Here’s a minimal example of running an episode in the **Plane** environment and saving a video:

```python
from target_gym import Plane, PlaneParams

# Create env
env = Plane()
seed = 42
env_params = PlaneParams(max_steps_in_episode=1_000)

# Simple constant policy with 80% power and 0° stick input
action = (0.8, 0.0)

# Save the video
env.save_video(lambda o: action, seed, folder="videos", episode_index=0, params=env_params, format="gif")
```

Or train an agent using your favorite RL library (example with stable-baselines3):

```python
from target_gym import GymnasiumPlane
from stable_baselines3 import SAC

env = GymnasiumPlane()
model = SAC("MlpPolicy", env, verbose=1)
model.learn(total_timesteps=10_000, log_interval=4)
model.save("sac_plane")

obs, info = env.reset()
while True:
    action, _states = model.predict(obs, deterministic=True)
    obs, reward, terminated, truncated, info = env.step(action)
    if terminated or truncated:
        break
```

---

## Challenges Modeled

TargetGym tasks are designed to expose RL agents to **realistic control challenges**:

* **Delays**: Inputs (like engine power) take time to fully apply.
* **Partial observability**: Some parts of the state cannot be directly measured.
* **Competing objectives**: Reach the target state quickly while minimizing overshoot or cost.
* **Momentum effects**: Physical inertia delays control effectiveness.
* **Irrecoverable states**: Certain trajectories inevitably lead to failure.

---

## Roadmap

* [ ] Add perturbations (wind, turbulence, uneven terrain) for non-stationary dynamics.
* [ ] Easier interface for creating partially-observable variants.
* [ ] Provide benchmark results for popular RL baselines.
* [ ] Add fuel consumption and resource constraints.
* [ ] Add more tasks.

---

## 🤝 Contributing

Contributions are welcome!
Open an issue or PR if you have suggestions, bug reports, or new features.

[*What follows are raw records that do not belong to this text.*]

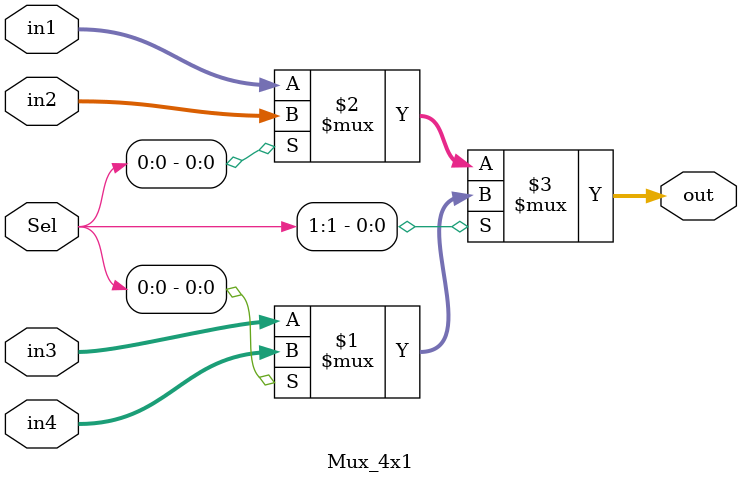
<source format=v>
`timescale 1ns / 1ps
module Mux_4x1 #(parameter N = 48)
(
    input [N-1:0]in1,in2,in3,in4,
    input [1:0]Sel,
    output [N-1:0]out
);

assign out = Sel[1]?(Sel[0]?in4:in3):(Sel[0]?in2:in1);

endmodule

</source>
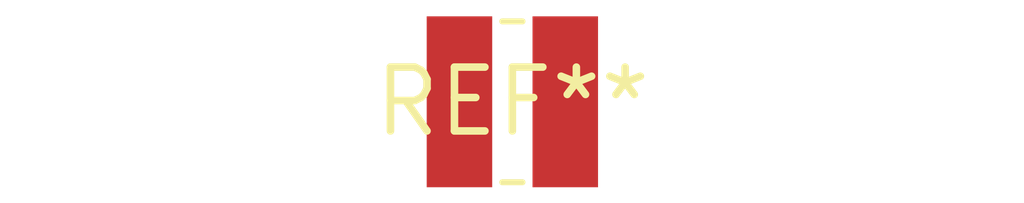
<source format=kicad_pcb>
(kicad_pcb (version 20240108) (generator pcbnew)

  (general
    (thickness 1.6)
  )

  (paper "A4")
  (layers
    (0 "F.Cu" signal)
    (31 "B.Cu" signal)
    (32 "B.Adhes" user "B.Adhesive")
    (33 "F.Adhes" user "F.Adhesive")
    (34 "B.Paste" user)
    (35 "F.Paste" user)
    (36 "B.SilkS" user "B.Silkscreen")
    (37 "F.SilkS" user "F.Silkscreen")
    (38 "B.Mask" user)
    (39 "F.Mask" user)
    (40 "Dwgs.User" user "User.Drawings")
    (41 "Cmts.User" user "User.Comments")
    (42 "Eco1.User" user "User.Eco1")
    (43 "Eco2.User" user "User.Eco2")
    (44 "Edge.Cuts" user)
    (45 "Margin" user)
    (46 "B.CrtYd" user "B.Courtyard")
    (47 "F.CrtYd" user "F.Courtyard")
    (48 "B.Fab" user)
    (49 "F.Fab" user)
    (50 "User.1" user)
    (51 "User.2" user)
    (52 "User.3" user)
    (53 "User.4" user)
    (54 "User.5" user)
    (55 "User.6" user)
    (56 "User.7" user)
    (57 "User.8" user)
    (58 "User.9" user)
  )

  (setup
    (pad_to_mask_clearance 0)
    (pcbplotparams
      (layerselection 0x00010fc_ffffffff)
      (plot_on_all_layers_selection 0x0000000_00000000)
      (disableapertmacros false)
      (usegerberextensions false)
      (usegerberattributes false)
      (usegerberadvancedattributes false)
      (creategerberjobfile false)
      (dashed_line_dash_ratio 12.000000)
      (dashed_line_gap_ratio 3.000000)
      (svgprecision 4)
      (plotframeref false)
      (viasonmask false)
      (mode 1)
      (useauxorigin false)
      (hpglpennumber 1)
      (hpglpenspeed 20)
      (hpglpendiameter 15.000000)
      (dxfpolygonmode false)
      (dxfimperialunits false)
      (dxfusepcbnewfont false)
      (psnegative false)
      (psa4output false)
      (plotreference false)
      (plotvalue false)
      (plotinvisibletext false)
      (sketchpadsonfab false)
      (subtractmaskfromsilk false)
      (outputformat 1)
      (mirror false)
      (drillshape 1)
      (scaleselection 1)
      (outputdirectory "")
    )
  )

  (net 0 "")

  (footprint "L_Wuerth_MAPI-3015" (layer "F.Cu") (at 0 0))

)

</source>
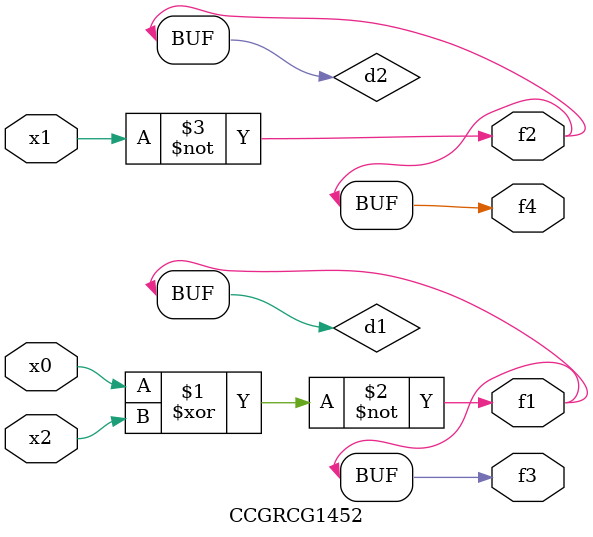
<source format=v>
module CCGRCG1452(
	input x0, x1, x2,
	output f1, f2, f3, f4
);

	wire d1, d2, d3;

	xnor (d1, x0, x2);
	nand (d2, x1);
	nor (d3, x1, x2);
	assign f1 = d1;
	assign f2 = d2;
	assign f3 = d1;
	assign f4 = d2;
endmodule

</source>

For development you need to install the dev dependencies, which include test, lint and agent dependencies. 

```bash
git clone https://github.com/YannBerthelot/TargetGym.git
cd TargetGym

# Using Poetry (recommended)
poetry install --with dev

# Using pip
python -m pip install -e ".[dev]"

```

---


## 📖 Citation

If you use **TargetGym** in your research or project, please cite it as:

```bibtex
@misc{targetgym2025,
  title        = {TargetGym: Reinforcement Learning Environments for Target MDPs},
  author       = {Yann Berthelot},
  year         = {2025},
  url          = {https://github.com/YannBerthelot/TargetGym},
  note         = {Lightweight physics-based RL environments for aircraft, car, and bike control}
}
```


---

## 📜 License

MIT License – free to use in research and projects.